Feds on track to sell leases in western Gulf this year

The federal government is on track to sell offshore drilling leases in the western Gulf of Mexico later this year, after completing a new environmental analysis of the region that was spurred by last year’s oil spill.

According to a notice set to appear in tomorrow’s Federal Register, U.S. drilling regulators have completed a draft of that so-called supplemental environmental impact statement, which paves the way for the planned lease sale later this year.

That analysis updates an older environmental impact statement that was conducted before last year’s spill. It also confirms that the Bureau of Ocean Energy Management, Regulation and Enforcement is splitting the environmental review process into two parts — one assessing the western Gulf of Mexico and a second analysis focused on the gulf’s central planning area.

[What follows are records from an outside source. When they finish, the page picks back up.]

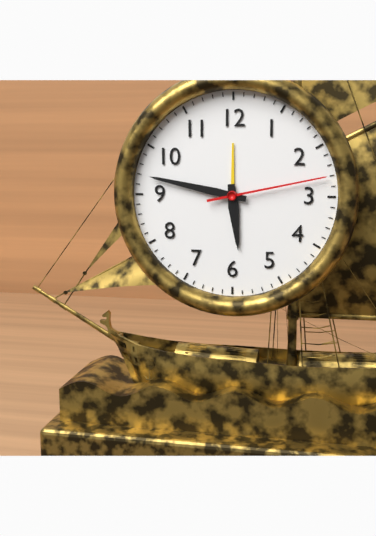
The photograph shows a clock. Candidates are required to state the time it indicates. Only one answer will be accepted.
5:47:13
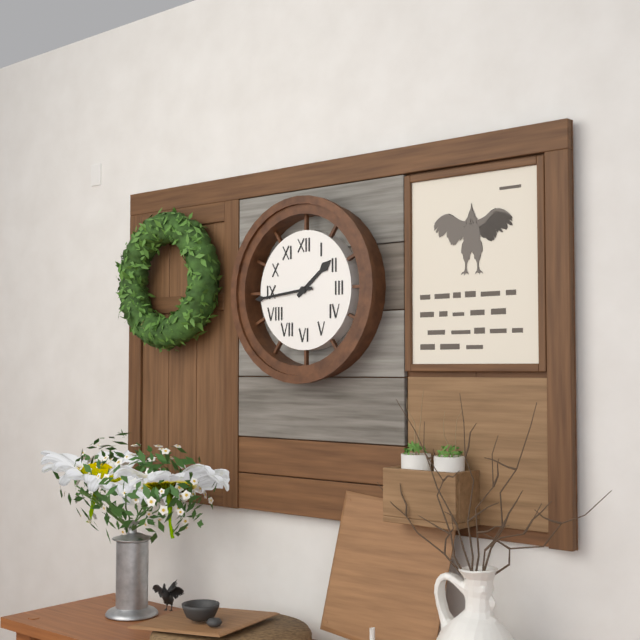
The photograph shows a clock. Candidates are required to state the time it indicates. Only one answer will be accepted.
1:44
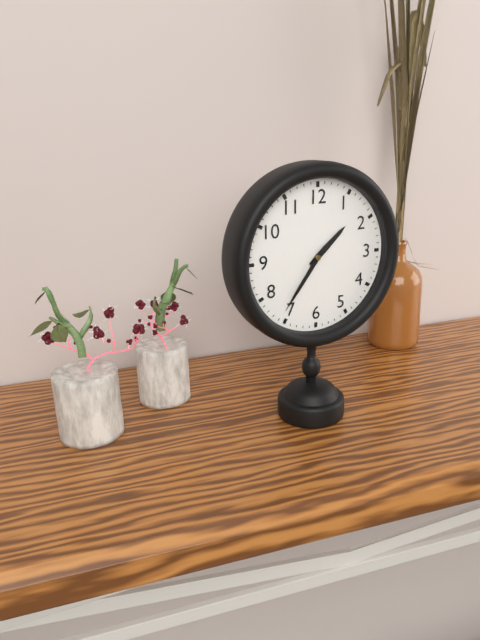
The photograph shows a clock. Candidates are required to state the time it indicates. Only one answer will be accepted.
1:36
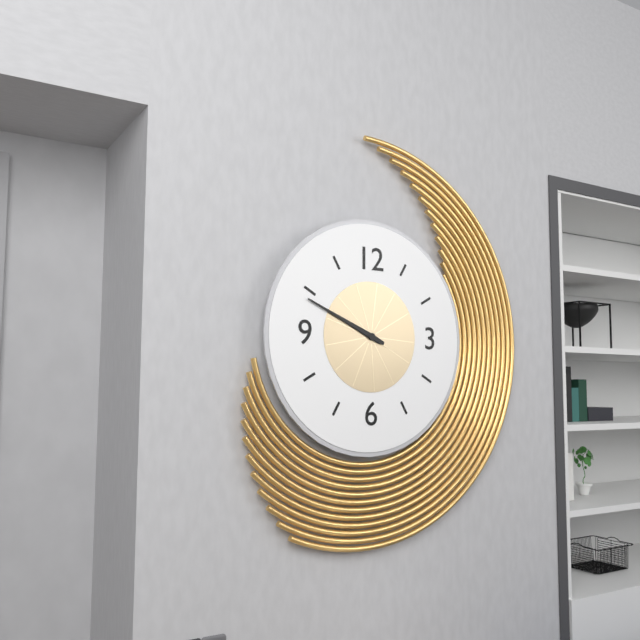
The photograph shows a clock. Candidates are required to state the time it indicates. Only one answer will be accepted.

By dividing up those reviews, the ocean energy bureau is boosting its odds of completing the study in time for a western Gulf lease sale this year. If regulators had assessed the central and western parts of the Gulf simultaneously, industry leaders feared that work would take so long that planned offshore lease sales would be postponed until 2012.

But the western Gulf sale that is queued up is generally viewed as less commercially attractive than a separate planned sale of deep-water tracts in the central planning area. That includes areas near the Macondo well that blew out last year.

The supplemental environmental review “will allow us to make objective, science-based decisions about the activities involved in offshore energy exploration, development and production,” said Michael Bromwich, the bureau director. “The public hearings on the draft SEIS we are announcing today are key steps to obtain public input on the environmental impact of oil and gas operations after Deepwater Horizon.”

The public can weigh in on the new supplemental environmental impact statement in writing and at public meetings planned next month on the Gulf Coast. Here are the details:

  • Submit comments by e-mail to EIS@boemre.gov by June 6, 2011.
  • Submit comments by postal mail referencing “Comments on the WPA Draft SEIS,” to Gary D. Goeke, Chief, Environmental Assessment Section, Leasing and Environment (MS 5410), Bureau of Ocean Energy Management, Regulation and Enforcement, Gulf of Mexico OCS Region, 1201 Elmwood Park Boulevard, New Orleans, Louisiana 70123-2394.
  • Attend a public meeting in Houston at 1 p.m. central time on Tuesday, May 17. The meeting will be held at the Houston Airport Marriott at George Bush Intercontinental, located at 18700 John F. Kennedy Boulevard.
  • Attend a public meeting in New Orleans at 1 p.m. central time on Thursday, May 19. The meeting will be held at the BOEMRE office located at 1201Elmwood Park Boulevard.

9 Comments

  1. MrProgressive

    Here’s hoping that the companies who lease these tracts explore, analyze, and drill where appropriate ASAP. Don’t just sit on these leases, get the oil!

    #1
  2. Jackalope

    Here’s hoping the government will approve drilling permits. Lease sales are one thing and are not the same as permits to drill.

    #2
  3. Cajun55

    WHAT ABOUT THE EASTERN GULF??? You know, where ALL the rest of the oil is! Cuba just sublet leases to the CHINESE, for Christ’s sake! We’re gonna let the Chinese pump the eastern Gulf dry so the Floridians and keep clean beaches??

    #3
  4. Trail Trash

    Less attractive is right. The quality of the seismic imaging is terrible in that part of the Gulf. Don’t expect a big land rush.

    #4
  5. luckyone

    It’s part of Obama’s re-election campaign.

    #5
  6. BOB

    I would not trust Cass Suntein at all, he is a well renouned law communist professor at Harvard who Obama appointed as regulatory CZAR. His wife adivises Obamma on mid east relations (sh sh Se is a communist too) its all on Google. If i were an oil company i would drill everywhere but the USA. Heck what will be your tax bill next year – can anyone tell me? I dare ya.

    #6
  7. chiefdecoy

    If this is going to be anything like the “lift of the moratorium”, why bother?

    #7
  8. 2tor

    The train is late… well feel this for years to come.

    #8
  9. LnL

    The are millions of acres already leased for exploration in the Gulf, but yet the oil companies are afraid to go that far offshore. If we discover a 1 trillion barrel reserve in the Gulf, gas will not drop one cent. We might as well stop drilling in the Gulf.